Mixed-Nuts Meringue Cookies
I have to skip TWD this week because two of the most essential ingredients for tiramisu cake - mascarpone and liquor are not available in SA. So I baked a batch of mixed-nuts meringue cookies instead. The cookies are crunchy and chock full of nutty goodness, yum!
Mixed-Nuts Meringue Cookies Recipe
Recipe adapted from The Sweet Trick
120g egg whites
170g caster sugar
50g self-raising flour
100g almond meal
1) Pre-heat oven to 180 deg C. Roast hazelnuts, almonds and pecans in the pre-heated oven for 12-15 minutes. Let the nuts cool to room temperature, then chop into small pieces, set aside.
2) Turn the oven temperature to 160 deg C.

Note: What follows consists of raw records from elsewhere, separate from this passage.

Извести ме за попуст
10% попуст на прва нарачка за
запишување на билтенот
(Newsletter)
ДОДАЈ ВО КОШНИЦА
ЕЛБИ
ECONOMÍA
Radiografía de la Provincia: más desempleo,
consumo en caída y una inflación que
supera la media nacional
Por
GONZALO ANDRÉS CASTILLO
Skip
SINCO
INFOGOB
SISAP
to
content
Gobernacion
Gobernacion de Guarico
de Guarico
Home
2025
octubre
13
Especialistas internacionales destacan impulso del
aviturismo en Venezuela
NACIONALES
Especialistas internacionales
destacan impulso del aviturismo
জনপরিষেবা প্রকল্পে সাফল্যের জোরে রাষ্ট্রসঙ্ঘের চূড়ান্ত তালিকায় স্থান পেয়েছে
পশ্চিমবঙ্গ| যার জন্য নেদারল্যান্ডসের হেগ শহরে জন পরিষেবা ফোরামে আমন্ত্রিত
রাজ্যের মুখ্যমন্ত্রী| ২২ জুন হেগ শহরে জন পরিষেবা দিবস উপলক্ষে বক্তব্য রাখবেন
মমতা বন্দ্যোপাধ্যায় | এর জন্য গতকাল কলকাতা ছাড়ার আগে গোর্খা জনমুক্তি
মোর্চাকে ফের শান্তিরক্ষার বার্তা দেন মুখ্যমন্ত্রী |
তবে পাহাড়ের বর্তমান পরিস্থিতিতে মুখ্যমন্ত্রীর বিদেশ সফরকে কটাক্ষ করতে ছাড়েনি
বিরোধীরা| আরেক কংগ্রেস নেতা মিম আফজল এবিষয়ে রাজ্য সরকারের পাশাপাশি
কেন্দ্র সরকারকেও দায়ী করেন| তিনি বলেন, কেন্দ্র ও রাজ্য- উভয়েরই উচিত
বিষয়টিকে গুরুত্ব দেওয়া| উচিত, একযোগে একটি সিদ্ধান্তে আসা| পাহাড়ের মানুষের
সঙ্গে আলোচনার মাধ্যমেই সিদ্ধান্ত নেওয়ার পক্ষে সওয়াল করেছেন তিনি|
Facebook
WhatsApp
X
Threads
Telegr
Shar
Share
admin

3) Using an electric mixer with a whisk attachment, beat egg whites in a large bowl until opaque and foamy. With the mixer still running, start to add 120g of caster sugar, 1 tablespoon at a time. Continue to beat the egg white until it is glossy and when the whisk is lifted, stiff peak should form.
4) Sift flour, almond meal and the remaining 50g of caster sugar over the egg whites. Using a wide spatula, fold the mixture quickly, follow by the chopped nuts.
5) Drop spoonfuls of the meringue mixture onto a baking tray. Flatten the meringue using the back of a spoon.
6) Bake the meringue at 160 deg C for 10 minutes. Turn the temperature down to 120 deg C and continue to bake for another 30 minutes.